Learning is a continuous journey through which children build on all the things they
have already experienced and come across new and interesting challenges.
It is therefore very important when taking on a new child that you have spent time
with them and their parents finding out what they have achieved, likes and dislikes
etc as this will provide you with a good foundation to build on. Regularly noting
down observations on the child will enable you to plan activities that build on what
they can do and provide them with new challenges and activities.
Do you make the most of spontaneous learning opportunities and challenges that present
themselves? For example if a police car drives past with its lights flashing and
siren going, do you discuss it with the children and ask them to guess why the police
might be in such a hurry etc. Consider how you might follow up this experience with
the children when you return home.
Every child’s learning journey takes a personal path based on their own individual
interests, experiences and the curriculum on offer.
Maintain a clear view of the learning journey for all children but provide different
learning opportunities for individual children or groups who may need extra support
or more challenge.
All areas of leaning and Development are connected and are all equally important.

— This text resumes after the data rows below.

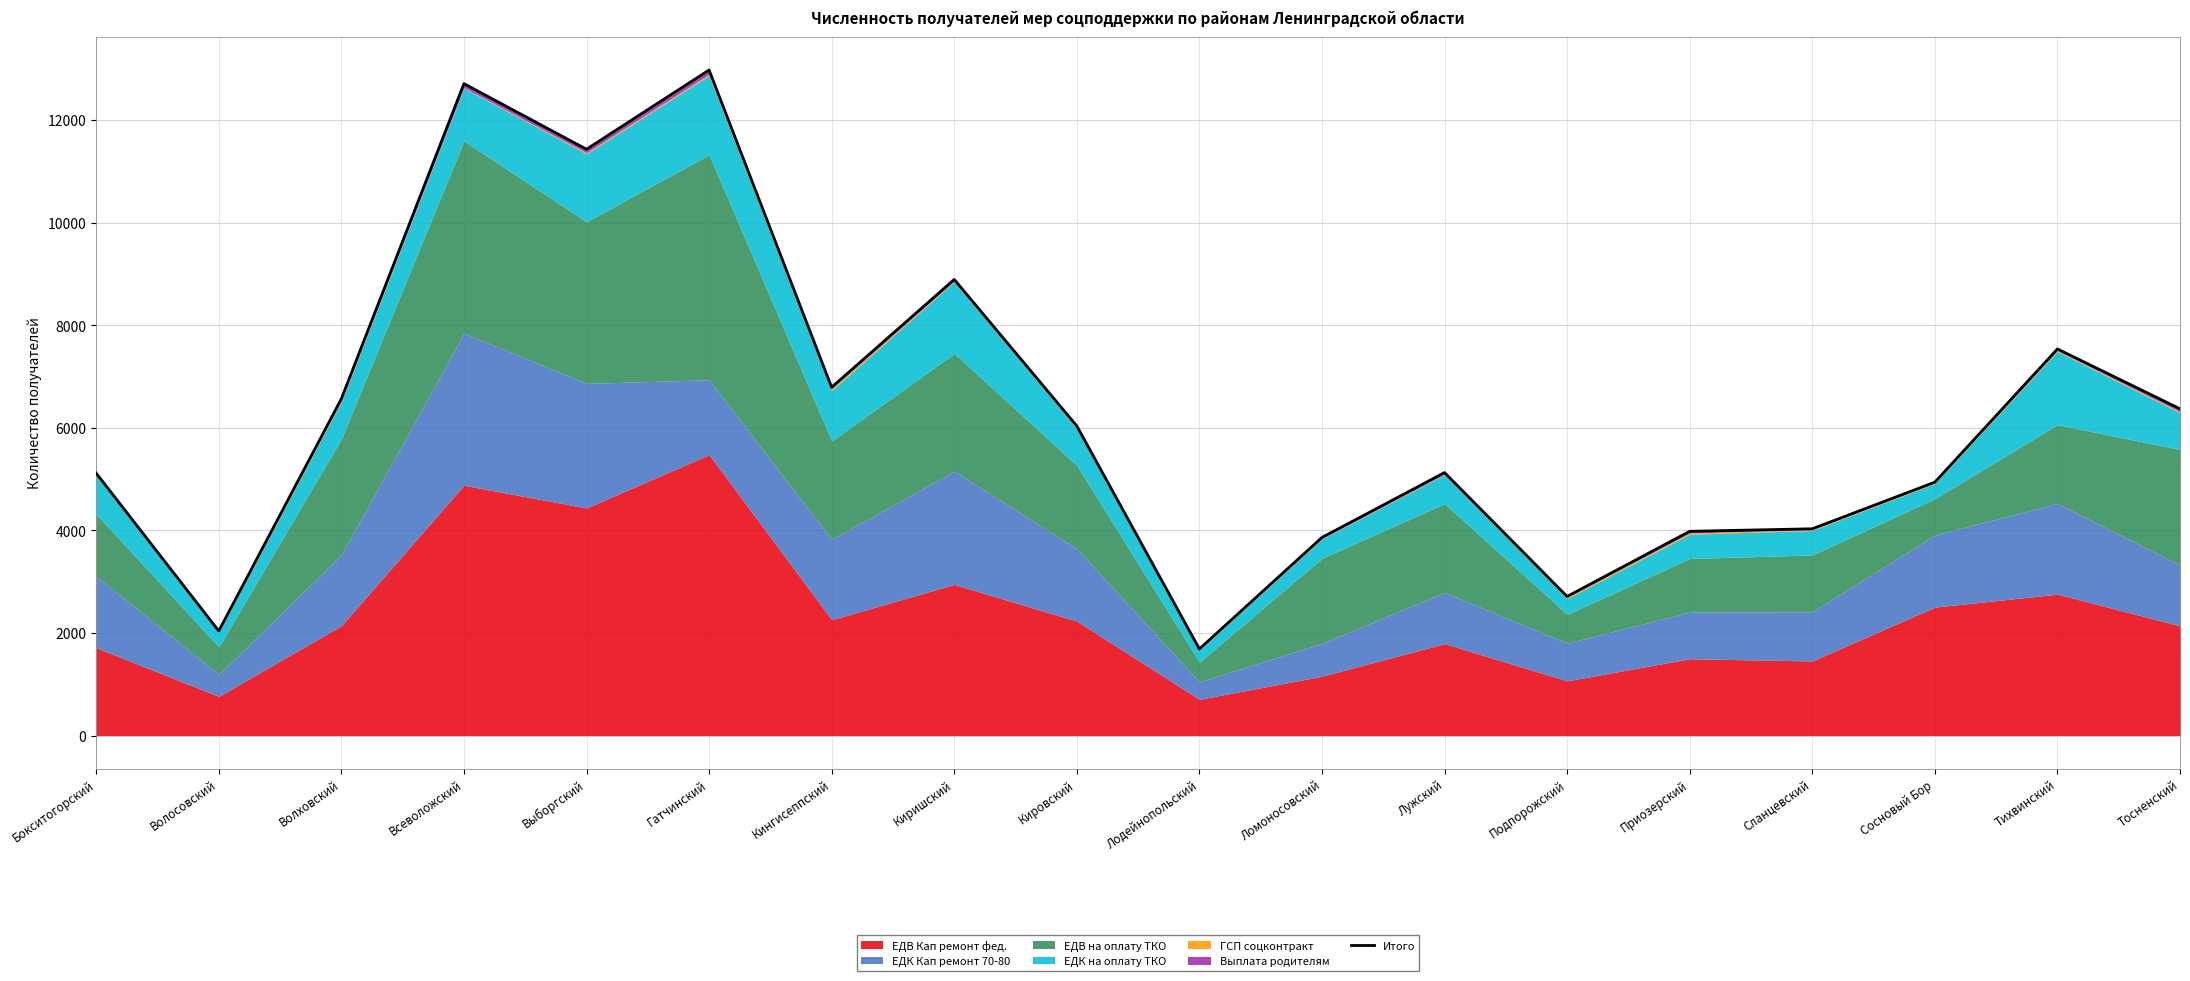

Where is the first local minimum?

Волосовский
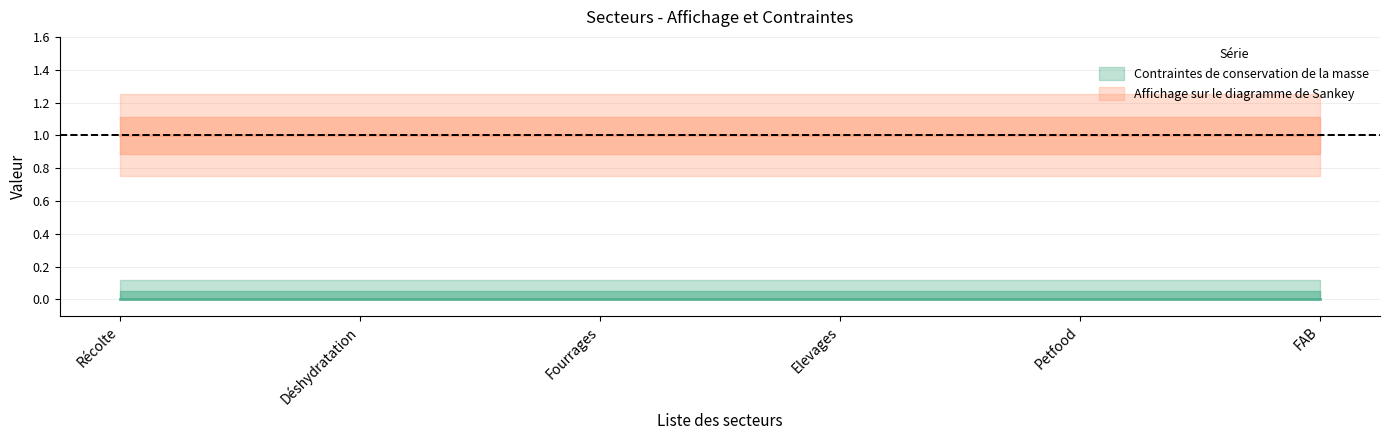

What is the spread (max minus min) of values at Petfood?

1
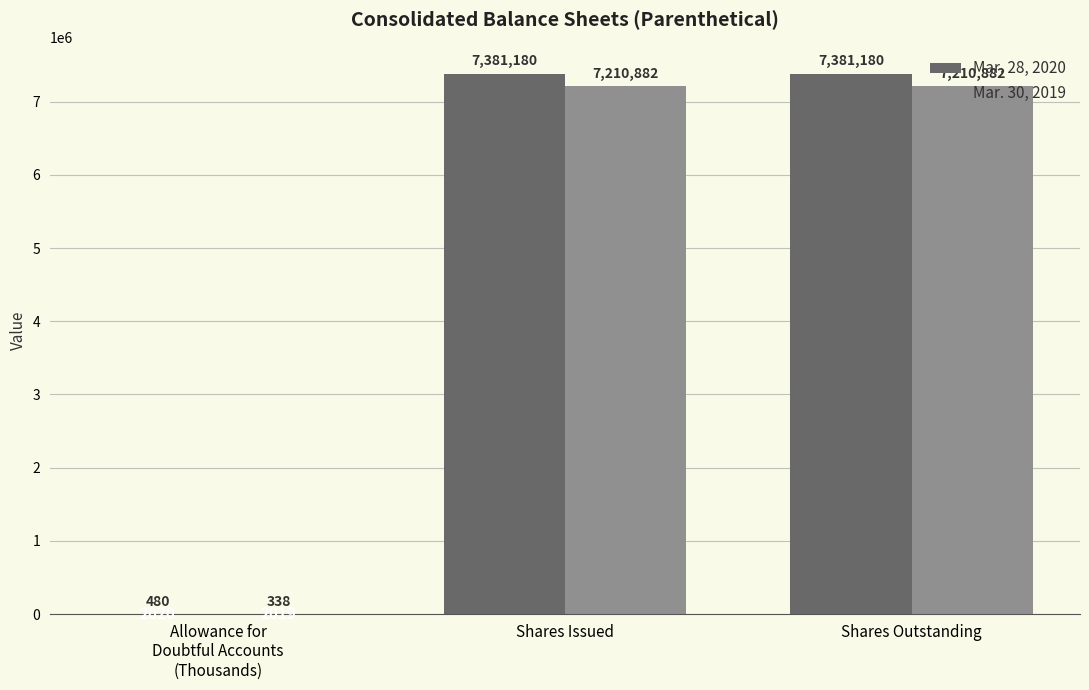

Are the bars grouped side by side (vs. stacked)?

Yes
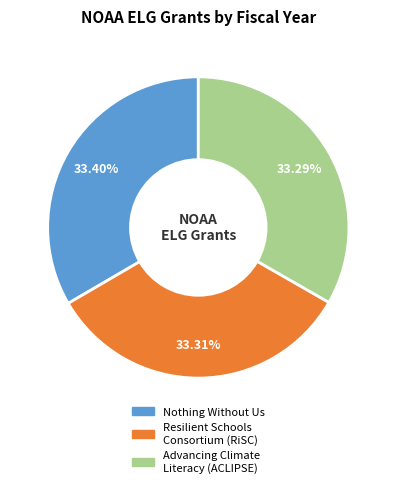

Is the sum of Advancing Climate Literacy (ACLIPSE) and Nothing Without Us greater than half?

Yes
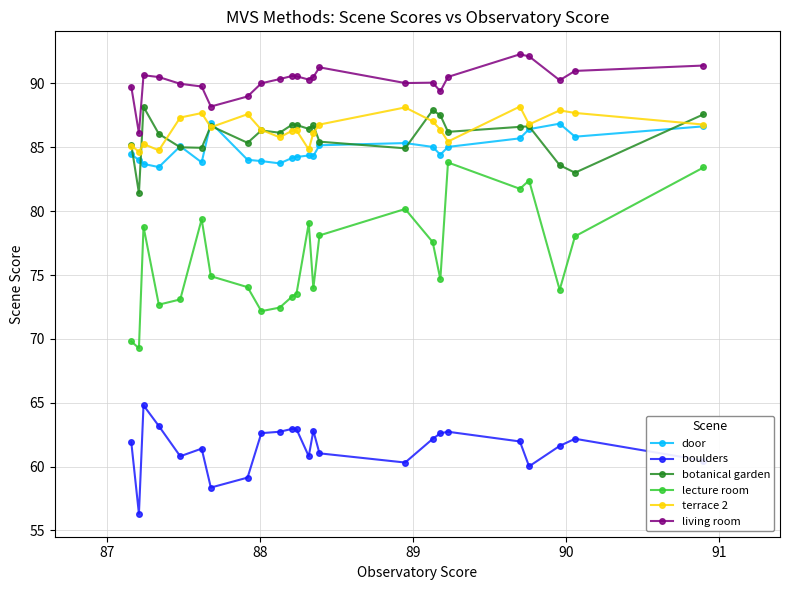

Which series has the widest spread of values?

lecture room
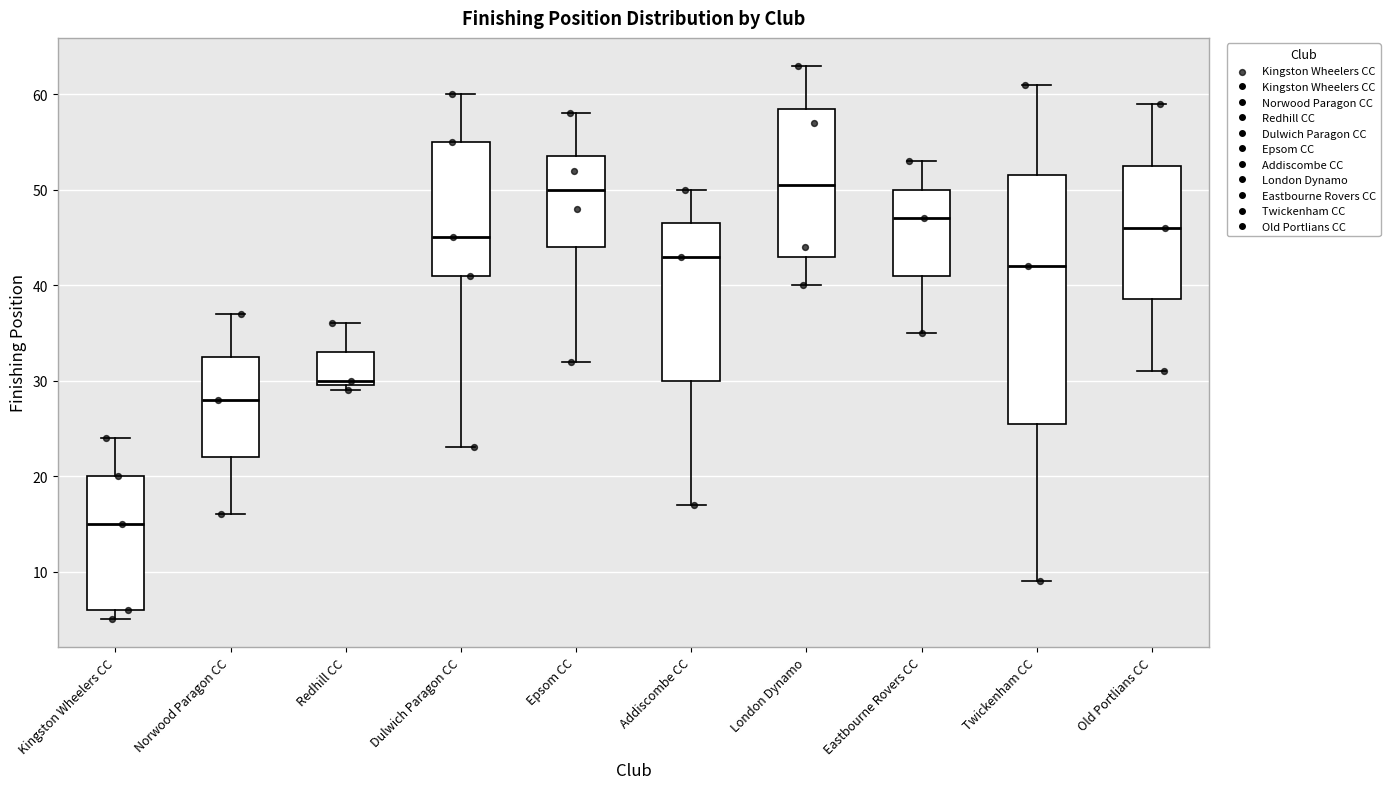

Reading left to right, read every box against the y-axis: the position of its median line, the range the box covers, and the ends of its whiskers. The values are not printed on the chart, so give them approximately, as read against the axis.

Kingston Wheelers CC: median 15, box 6 to 20, whiskers 5 to 24
Norwood Paragon CC: median 28, box 22 to 33, whiskers 16 to 37
Redhill CC: median 30 (just above the box's lower edge), box 30 to 33, whiskers 29 to 36
Dulwich Paragon CC: median 45, box 41 to 55, whiskers 23 to 60
Epsom CC: median 50, box 44 to 54, whiskers 32 to 58
Addiscombe CC: median 43, box 30 to 47, whiskers 17 to 50
London Dynamo: median 51, box 43 to 59, whiskers 40 to 63
Eastbourne Rovers CC: median 47, box 41 to 50, whiskers 35 to 53
Twickenham CC: median 42, box 26 to 52, whiskers 9 to 61
Old Portlians CC: median 46, box 39 to 53, whiskers 31 to 59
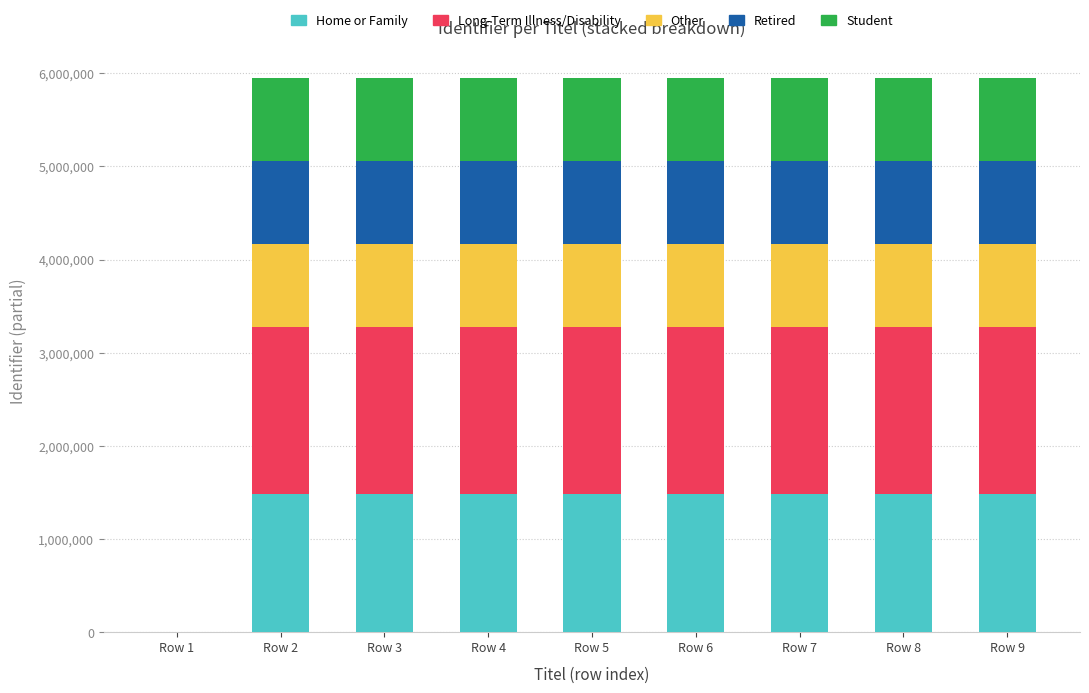

List the series in order of their peak value, lowest first.

Other, Retired, Student, Home or Family, Long-Term Illness/Disability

The Early Years Foundation Stage is based on play and children having opportunities
to play indoors and outdoors.
Through play children can:
Explore, develop and represent learning experiences that help the to make sense of
Practise and build up ideas, concepts and skills
Learn how to understand the need for rules
Take risks and make mistakes
Think creatively and imaginatively
Communicate with others as the investigate or solve problems
The support children receive as they learn is personalised to meet their individual
needs and to extend their talents. All children need to have support that is tailored
to meet their individual needs. This may mean adapting an activity to make it achievable
for a child with a development delay or who has a particular special need, or making
it more challenging for a child who is gifted or talented to prevent them from getting
bored. It is also important to understand that children have different styles of
learning, some learn better by being shown, others by exploring for themselves and
some will prefer to have pictures in a book or a film to watch. It is important that
you are aware of how the children in your care prefer to learn and support them appropriately.
Often Childminders are caring for a small group of children across a wide range of
ages and abilities and are therefore normally good at adapting group activities to
meet the needs and abilities of the children playing.